:: Task directions ::
Search the entries for the word "circle" and copy each line that has it.

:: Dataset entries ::
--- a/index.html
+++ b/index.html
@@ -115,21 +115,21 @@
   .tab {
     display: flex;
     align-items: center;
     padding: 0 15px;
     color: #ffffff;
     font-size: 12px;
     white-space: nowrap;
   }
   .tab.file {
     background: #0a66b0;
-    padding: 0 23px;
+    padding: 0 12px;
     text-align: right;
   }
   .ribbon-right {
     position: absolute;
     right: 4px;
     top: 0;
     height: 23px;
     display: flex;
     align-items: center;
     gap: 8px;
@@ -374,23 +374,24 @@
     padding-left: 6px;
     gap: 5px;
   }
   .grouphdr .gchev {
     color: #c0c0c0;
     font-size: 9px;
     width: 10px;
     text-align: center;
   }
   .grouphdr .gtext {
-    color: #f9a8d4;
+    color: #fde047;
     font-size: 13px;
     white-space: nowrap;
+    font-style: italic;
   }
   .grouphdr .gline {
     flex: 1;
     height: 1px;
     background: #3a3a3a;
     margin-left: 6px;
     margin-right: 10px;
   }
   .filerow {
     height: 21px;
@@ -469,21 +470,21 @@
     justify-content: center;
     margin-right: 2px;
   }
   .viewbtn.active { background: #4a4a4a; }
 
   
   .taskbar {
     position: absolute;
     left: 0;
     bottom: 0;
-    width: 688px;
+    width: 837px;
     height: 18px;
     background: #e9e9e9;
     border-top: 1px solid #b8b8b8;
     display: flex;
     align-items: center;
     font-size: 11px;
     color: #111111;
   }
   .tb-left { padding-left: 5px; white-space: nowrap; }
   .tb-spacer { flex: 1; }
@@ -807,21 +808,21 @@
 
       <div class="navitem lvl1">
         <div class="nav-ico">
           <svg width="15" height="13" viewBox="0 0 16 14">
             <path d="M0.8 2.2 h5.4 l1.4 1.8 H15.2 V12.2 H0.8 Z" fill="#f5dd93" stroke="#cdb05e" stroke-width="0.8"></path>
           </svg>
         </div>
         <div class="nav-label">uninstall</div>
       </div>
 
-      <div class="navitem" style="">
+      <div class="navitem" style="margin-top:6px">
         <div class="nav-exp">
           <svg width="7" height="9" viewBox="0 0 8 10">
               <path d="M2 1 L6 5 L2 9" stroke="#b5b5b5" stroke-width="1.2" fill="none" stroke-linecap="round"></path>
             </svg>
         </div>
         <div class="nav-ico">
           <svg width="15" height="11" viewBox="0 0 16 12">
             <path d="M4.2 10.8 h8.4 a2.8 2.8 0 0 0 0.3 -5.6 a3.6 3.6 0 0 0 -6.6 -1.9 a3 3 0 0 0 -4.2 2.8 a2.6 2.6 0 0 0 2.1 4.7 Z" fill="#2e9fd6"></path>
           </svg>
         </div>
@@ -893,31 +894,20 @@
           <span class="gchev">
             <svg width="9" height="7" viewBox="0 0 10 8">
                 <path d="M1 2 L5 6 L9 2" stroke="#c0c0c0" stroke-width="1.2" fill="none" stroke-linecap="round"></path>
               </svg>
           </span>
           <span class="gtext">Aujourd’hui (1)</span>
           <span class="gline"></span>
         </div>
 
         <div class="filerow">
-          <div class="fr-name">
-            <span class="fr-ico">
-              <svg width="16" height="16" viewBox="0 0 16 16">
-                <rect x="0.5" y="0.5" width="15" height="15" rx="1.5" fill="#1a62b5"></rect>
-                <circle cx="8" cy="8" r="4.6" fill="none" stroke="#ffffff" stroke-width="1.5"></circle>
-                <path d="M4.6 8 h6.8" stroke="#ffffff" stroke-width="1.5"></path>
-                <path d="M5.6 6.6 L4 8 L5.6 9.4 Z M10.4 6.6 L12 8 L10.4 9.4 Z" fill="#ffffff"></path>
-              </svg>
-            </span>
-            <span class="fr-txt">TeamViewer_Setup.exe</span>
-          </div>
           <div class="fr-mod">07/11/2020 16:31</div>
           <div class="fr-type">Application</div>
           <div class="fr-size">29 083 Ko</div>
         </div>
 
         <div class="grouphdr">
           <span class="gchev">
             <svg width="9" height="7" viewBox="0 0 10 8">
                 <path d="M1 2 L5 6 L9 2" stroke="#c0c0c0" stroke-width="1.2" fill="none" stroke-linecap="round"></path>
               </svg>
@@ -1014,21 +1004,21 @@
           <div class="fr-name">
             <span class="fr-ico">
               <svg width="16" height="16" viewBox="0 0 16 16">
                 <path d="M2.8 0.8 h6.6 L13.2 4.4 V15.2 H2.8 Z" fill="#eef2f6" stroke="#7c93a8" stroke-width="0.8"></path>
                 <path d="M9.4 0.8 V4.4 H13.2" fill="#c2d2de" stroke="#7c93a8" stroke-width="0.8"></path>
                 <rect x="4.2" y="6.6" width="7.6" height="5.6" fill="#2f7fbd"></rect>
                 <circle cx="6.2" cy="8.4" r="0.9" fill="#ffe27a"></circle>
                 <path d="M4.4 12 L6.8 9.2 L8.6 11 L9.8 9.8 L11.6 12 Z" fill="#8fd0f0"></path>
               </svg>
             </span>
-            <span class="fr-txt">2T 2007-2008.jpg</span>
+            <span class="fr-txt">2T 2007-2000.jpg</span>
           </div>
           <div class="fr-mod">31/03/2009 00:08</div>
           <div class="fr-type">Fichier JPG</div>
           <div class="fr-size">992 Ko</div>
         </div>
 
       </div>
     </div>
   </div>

==

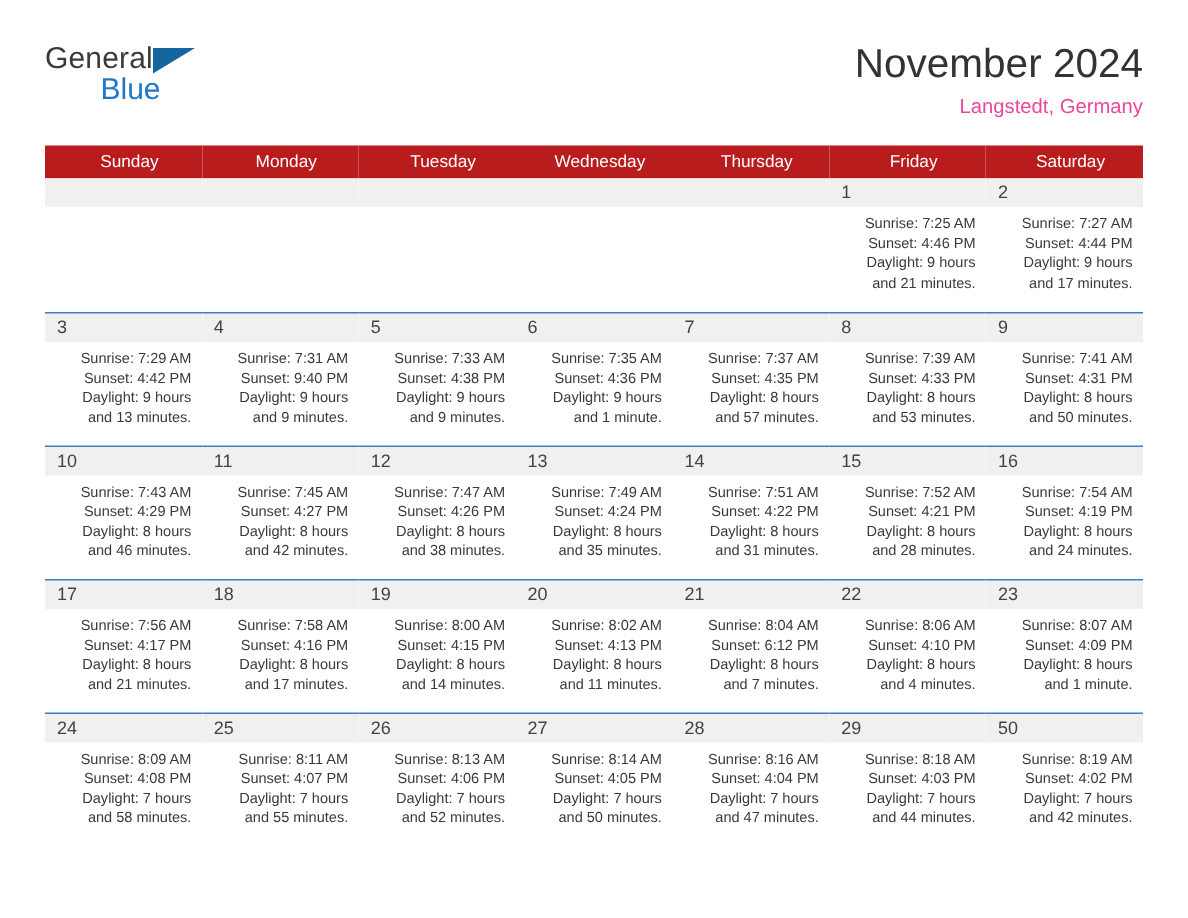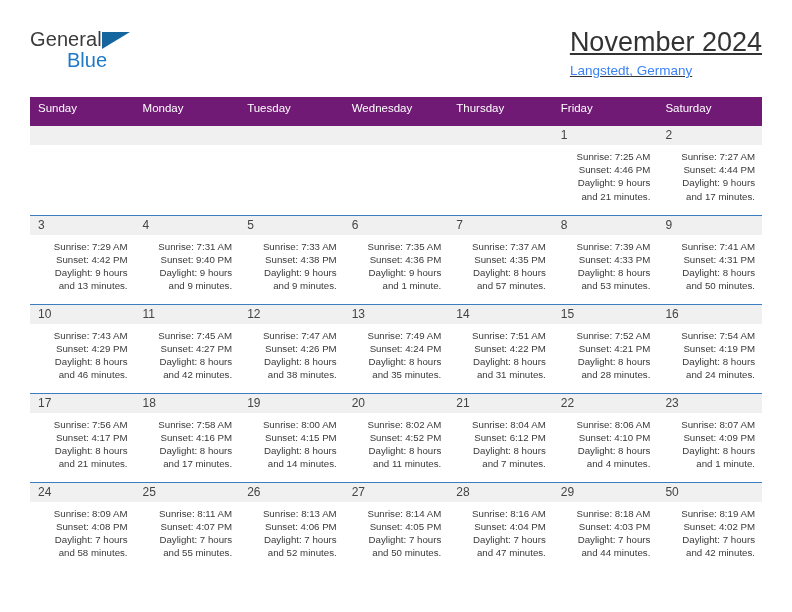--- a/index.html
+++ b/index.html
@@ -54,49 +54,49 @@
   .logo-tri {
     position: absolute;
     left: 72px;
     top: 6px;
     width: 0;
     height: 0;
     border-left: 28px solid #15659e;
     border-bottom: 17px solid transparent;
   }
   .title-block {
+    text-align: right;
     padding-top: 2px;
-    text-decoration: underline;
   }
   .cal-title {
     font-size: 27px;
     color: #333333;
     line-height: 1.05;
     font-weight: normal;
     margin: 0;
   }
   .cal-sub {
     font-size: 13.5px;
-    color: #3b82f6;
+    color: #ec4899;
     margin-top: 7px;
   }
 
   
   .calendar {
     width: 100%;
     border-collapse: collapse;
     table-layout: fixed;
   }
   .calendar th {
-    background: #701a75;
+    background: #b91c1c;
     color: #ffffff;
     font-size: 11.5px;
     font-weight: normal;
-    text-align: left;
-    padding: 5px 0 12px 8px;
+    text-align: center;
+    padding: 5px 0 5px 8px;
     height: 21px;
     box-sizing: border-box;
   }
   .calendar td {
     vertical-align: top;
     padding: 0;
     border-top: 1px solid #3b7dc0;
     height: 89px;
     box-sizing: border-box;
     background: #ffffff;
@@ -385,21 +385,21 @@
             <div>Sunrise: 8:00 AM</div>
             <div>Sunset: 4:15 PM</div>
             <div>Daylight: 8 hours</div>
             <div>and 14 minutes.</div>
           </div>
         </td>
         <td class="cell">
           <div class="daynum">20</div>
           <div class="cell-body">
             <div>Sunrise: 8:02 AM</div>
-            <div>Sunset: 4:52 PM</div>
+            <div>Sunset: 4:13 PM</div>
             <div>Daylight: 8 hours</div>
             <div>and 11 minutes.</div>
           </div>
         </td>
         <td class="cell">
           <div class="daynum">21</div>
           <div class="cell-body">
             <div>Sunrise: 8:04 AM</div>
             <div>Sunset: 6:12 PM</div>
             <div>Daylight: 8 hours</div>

--

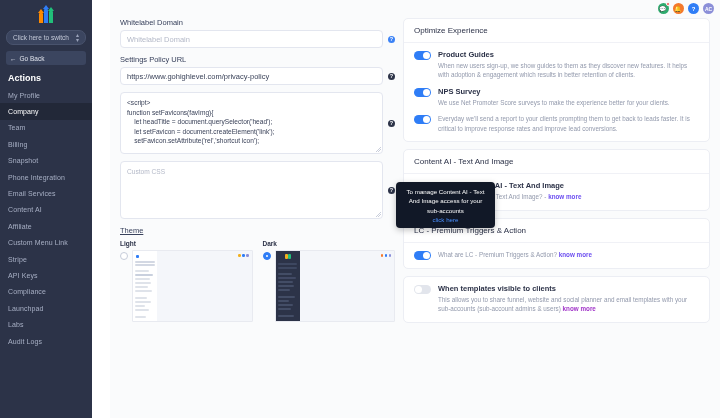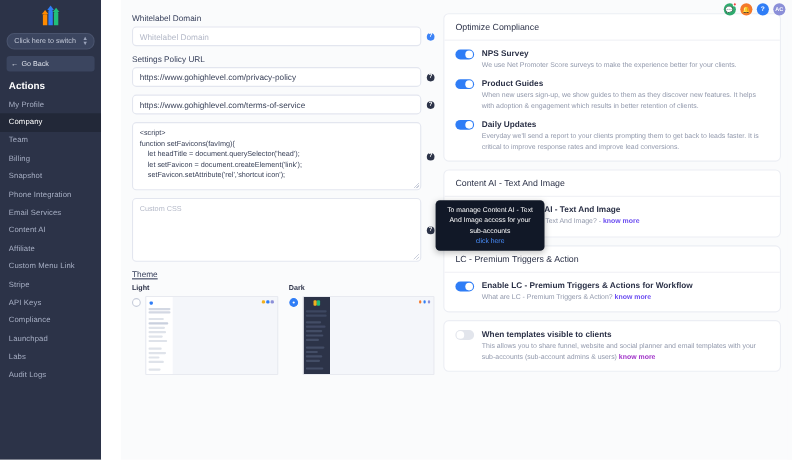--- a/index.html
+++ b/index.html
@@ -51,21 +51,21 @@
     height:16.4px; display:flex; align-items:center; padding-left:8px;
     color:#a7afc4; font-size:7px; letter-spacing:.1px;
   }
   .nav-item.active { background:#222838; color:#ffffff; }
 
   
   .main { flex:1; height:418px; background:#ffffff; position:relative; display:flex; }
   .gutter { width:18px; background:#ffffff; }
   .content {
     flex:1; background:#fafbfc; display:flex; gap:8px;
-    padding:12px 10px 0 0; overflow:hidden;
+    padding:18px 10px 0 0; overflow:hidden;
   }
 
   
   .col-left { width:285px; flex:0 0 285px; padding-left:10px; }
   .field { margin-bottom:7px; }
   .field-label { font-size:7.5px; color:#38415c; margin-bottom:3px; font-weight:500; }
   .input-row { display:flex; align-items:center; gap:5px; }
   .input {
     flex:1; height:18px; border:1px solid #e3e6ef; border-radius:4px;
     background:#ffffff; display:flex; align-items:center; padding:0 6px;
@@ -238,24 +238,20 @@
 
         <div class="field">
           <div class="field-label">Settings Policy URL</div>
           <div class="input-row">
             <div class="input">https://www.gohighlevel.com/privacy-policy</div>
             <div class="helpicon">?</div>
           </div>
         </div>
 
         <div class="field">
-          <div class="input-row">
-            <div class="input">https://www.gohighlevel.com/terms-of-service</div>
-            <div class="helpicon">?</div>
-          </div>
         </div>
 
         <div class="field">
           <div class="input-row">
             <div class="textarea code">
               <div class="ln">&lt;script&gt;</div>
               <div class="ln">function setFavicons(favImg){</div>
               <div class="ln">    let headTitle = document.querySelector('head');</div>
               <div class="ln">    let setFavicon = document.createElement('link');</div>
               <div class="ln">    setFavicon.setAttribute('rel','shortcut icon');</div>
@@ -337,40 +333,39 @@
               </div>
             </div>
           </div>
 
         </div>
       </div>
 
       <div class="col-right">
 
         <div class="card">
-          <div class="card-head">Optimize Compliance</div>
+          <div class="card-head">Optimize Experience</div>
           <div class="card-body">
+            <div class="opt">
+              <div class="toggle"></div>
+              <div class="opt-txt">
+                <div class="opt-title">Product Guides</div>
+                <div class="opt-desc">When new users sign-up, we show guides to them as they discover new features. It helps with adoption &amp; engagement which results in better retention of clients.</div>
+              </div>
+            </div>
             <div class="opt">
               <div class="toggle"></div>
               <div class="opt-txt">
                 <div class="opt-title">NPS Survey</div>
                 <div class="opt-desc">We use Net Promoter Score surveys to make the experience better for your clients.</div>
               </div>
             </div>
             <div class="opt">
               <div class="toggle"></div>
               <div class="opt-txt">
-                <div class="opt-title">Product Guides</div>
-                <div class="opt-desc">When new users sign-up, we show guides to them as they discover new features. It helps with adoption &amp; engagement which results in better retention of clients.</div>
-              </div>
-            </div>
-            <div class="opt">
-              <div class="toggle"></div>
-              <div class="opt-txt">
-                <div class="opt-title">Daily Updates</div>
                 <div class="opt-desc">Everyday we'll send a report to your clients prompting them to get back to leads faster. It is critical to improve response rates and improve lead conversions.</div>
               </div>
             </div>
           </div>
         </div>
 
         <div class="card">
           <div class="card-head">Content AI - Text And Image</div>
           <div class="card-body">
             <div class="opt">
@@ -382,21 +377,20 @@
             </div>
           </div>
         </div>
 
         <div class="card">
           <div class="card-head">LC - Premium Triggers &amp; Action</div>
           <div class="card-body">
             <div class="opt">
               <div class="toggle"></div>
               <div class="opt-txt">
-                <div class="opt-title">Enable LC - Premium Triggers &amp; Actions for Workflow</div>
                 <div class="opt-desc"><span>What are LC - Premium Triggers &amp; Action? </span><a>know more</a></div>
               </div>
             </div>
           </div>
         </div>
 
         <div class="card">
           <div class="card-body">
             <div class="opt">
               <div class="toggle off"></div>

:: Task output ::
-                <circle cx="8" cy="8" r="4.6" fill="none" stroke="#ffffff" stroke-width="1.5"></circle>
                 <circle cx="6.2" cy="8.4" r="0.9" fill="#ffe27a"></circle>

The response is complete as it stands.